Pressure ulcer process
Once a pressure ulcer has developed, it usually takes a long process of evolution. It often takes months for the ulcer to heal completely. The healing process goes through several phases. For this reason, it is very important to regularly inspect the wound and to be able to make any necessary adjustments according to the evolution of the cure and the treatment of the ulcer. To ensure that treatment is successful, it is recommended that both patient and family members work closely with health care providers and physicians.
It should not be forgotten that even after curing, there is still a high risk that the decubitus ulcer (pressure ulcer) will recur in the same affected area.

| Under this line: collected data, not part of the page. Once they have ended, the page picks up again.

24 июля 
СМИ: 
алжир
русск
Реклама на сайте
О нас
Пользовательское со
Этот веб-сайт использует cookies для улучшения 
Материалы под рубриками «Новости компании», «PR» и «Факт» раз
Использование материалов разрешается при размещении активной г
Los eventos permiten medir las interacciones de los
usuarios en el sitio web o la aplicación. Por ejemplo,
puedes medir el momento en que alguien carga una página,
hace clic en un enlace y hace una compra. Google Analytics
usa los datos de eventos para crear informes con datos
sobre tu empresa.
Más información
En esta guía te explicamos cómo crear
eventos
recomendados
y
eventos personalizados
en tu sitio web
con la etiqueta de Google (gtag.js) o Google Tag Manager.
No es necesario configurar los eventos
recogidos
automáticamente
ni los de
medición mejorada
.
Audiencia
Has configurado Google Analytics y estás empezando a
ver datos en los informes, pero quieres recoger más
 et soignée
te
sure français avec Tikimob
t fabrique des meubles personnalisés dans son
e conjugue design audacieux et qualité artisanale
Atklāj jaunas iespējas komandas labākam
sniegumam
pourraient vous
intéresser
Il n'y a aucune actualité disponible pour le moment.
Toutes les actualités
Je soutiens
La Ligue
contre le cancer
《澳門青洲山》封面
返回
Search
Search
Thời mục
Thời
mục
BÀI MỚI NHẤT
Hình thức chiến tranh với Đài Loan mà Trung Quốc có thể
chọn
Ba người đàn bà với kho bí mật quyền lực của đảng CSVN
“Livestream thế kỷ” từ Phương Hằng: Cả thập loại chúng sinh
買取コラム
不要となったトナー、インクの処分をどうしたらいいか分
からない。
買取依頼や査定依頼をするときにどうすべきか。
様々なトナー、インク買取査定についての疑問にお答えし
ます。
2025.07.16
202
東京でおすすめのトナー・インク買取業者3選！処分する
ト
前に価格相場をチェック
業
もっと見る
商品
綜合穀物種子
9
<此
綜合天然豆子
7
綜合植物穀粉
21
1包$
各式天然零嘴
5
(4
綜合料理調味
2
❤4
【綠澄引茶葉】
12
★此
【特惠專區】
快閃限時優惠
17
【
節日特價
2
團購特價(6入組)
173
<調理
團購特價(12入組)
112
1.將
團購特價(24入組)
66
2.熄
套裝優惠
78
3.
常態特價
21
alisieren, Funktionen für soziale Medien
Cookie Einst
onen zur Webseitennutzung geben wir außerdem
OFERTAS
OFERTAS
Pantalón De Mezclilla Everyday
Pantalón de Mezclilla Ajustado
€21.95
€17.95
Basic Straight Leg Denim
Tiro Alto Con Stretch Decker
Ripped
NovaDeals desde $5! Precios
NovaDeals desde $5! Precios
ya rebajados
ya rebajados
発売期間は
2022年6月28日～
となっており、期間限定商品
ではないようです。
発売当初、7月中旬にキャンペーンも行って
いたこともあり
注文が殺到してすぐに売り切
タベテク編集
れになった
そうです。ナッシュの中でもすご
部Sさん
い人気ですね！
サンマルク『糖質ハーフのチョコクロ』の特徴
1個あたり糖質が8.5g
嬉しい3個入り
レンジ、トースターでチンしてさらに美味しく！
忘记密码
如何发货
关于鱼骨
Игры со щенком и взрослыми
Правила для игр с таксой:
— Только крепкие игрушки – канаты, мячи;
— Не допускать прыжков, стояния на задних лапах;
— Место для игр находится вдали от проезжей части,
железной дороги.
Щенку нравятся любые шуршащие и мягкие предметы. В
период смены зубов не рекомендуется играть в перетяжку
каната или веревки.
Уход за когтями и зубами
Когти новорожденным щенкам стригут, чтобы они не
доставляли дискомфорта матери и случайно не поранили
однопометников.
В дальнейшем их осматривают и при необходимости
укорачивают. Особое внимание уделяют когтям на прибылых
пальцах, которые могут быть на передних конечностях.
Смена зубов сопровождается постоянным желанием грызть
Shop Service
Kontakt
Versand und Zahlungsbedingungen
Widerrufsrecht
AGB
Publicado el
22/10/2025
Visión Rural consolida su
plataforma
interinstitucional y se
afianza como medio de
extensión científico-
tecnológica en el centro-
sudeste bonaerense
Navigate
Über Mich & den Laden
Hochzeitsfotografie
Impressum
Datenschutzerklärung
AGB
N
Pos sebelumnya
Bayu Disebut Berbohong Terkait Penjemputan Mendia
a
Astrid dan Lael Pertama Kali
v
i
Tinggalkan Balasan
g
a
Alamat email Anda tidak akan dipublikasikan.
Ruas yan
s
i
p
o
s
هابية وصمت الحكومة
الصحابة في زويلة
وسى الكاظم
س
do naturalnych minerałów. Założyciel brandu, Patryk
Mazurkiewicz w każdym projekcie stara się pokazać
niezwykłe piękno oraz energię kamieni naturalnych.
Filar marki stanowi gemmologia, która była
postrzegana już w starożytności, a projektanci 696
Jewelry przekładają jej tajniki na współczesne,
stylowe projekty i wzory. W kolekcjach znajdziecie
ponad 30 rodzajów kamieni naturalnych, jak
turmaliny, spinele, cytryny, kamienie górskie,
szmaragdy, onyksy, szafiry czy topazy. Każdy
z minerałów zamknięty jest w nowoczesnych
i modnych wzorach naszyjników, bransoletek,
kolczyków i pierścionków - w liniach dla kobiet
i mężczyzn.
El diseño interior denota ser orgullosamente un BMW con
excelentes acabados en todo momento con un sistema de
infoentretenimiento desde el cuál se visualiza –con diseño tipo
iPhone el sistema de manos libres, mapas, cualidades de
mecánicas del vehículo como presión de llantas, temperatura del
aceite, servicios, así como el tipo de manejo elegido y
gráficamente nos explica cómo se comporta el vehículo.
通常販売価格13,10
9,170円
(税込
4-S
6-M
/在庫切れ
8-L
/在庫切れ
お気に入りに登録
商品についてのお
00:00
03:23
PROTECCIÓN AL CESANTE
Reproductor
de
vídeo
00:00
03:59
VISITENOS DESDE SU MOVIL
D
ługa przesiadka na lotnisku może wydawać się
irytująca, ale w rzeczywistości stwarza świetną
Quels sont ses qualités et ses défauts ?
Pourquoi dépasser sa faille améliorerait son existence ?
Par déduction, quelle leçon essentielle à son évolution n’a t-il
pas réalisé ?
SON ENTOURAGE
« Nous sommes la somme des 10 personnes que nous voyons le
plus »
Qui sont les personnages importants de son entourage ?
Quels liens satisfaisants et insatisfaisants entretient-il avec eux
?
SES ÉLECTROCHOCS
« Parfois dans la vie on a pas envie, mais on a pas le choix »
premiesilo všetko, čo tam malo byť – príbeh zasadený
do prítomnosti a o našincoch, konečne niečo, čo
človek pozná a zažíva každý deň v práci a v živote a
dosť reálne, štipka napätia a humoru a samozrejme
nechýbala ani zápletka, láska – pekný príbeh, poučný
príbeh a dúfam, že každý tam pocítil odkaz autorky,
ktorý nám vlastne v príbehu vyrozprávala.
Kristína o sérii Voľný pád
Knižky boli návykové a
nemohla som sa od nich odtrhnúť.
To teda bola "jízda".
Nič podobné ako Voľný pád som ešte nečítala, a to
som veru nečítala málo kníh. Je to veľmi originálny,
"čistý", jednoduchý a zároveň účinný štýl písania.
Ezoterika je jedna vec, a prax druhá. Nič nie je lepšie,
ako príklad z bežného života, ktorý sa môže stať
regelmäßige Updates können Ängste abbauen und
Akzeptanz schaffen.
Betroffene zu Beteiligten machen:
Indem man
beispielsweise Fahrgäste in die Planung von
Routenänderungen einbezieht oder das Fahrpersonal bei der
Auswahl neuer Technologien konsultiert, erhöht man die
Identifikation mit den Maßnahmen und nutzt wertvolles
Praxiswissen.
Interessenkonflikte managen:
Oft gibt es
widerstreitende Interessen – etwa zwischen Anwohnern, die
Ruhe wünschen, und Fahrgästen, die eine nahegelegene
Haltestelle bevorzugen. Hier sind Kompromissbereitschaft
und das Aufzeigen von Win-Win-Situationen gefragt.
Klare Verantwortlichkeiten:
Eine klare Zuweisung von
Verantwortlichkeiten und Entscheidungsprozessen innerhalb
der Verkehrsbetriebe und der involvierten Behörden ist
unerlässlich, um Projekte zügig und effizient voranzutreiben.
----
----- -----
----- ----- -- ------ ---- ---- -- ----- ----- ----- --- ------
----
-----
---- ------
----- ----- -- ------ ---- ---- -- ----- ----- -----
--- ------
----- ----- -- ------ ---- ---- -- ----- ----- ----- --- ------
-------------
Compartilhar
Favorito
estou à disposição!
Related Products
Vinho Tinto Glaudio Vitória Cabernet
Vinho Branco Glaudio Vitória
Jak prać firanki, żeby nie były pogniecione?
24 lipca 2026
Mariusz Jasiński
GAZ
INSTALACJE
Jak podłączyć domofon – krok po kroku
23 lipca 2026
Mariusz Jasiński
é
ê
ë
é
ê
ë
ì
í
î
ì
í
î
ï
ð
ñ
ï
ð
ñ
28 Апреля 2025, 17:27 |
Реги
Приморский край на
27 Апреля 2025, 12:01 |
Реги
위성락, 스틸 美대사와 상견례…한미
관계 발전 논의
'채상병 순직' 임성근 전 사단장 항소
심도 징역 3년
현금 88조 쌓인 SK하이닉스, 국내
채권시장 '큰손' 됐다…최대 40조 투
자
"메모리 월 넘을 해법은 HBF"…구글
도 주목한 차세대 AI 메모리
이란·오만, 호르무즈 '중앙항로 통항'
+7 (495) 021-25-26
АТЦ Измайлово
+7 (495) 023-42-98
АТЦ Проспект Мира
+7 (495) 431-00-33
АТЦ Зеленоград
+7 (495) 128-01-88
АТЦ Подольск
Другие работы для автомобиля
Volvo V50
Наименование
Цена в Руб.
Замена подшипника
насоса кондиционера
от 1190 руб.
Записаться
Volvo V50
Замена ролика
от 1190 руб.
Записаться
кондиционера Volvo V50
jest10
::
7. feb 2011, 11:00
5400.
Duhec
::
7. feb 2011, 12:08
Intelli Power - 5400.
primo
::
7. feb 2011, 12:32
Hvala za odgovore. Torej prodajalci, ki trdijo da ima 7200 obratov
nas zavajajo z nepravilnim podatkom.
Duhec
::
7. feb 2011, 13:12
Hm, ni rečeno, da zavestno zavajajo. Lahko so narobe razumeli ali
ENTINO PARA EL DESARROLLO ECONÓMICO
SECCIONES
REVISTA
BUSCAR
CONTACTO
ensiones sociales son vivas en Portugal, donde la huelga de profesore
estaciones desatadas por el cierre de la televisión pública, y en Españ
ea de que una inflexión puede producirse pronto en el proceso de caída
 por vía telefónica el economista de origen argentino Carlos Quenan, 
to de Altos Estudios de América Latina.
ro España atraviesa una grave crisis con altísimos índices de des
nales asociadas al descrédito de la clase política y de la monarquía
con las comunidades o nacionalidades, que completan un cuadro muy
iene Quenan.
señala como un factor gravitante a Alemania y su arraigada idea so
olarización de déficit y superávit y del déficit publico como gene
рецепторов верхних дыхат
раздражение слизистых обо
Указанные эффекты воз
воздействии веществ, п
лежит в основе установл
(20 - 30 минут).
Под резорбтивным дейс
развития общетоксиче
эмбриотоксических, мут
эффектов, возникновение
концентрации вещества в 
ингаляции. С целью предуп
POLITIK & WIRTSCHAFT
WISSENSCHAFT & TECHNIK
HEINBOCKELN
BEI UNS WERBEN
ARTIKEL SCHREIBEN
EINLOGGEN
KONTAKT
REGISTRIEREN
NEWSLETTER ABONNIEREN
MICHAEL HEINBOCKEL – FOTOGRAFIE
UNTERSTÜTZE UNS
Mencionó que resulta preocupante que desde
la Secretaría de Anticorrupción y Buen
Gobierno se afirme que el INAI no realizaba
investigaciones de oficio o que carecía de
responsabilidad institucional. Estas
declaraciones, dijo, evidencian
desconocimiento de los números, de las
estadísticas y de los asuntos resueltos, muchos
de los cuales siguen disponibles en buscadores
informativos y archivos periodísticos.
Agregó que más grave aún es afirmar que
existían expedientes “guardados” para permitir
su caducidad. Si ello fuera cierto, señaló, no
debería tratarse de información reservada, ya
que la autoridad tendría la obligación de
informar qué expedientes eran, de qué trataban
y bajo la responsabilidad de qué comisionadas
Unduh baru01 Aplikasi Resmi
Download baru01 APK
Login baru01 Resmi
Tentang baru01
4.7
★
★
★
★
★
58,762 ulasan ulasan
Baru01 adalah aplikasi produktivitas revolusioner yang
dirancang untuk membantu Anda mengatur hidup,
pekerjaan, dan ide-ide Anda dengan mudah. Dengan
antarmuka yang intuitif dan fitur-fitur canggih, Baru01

Pressure ulcer complications
A pressure ulcer can evolve resulting in various complications. Mainly because of its tendency to expand deeply into the tissue. If proper treatment is not performed in time, the affected tissue becomes necrotic. In that case, it will have to be removed surgically.
As disease pathogens can enter into an open sore, there is a danger of bacterial infection. If the infected ulcer reaches the bone, an acute inflammation of the bone marrow (osteomyelitis) may form. In addition, the pathogen can spread throughout the body through the bloodstream, which can lead to a bone abscess, a lung infection or even a serious infection in the blood (sepsis) with subsequent organ deterioration, which can be a very serious complication.
If pressure ulcer extends extensively through the skin, the patient also loses protein and nutrients constantly. This can lead to malnutrition, which in turn would cause a delay or paralysis of wound healing.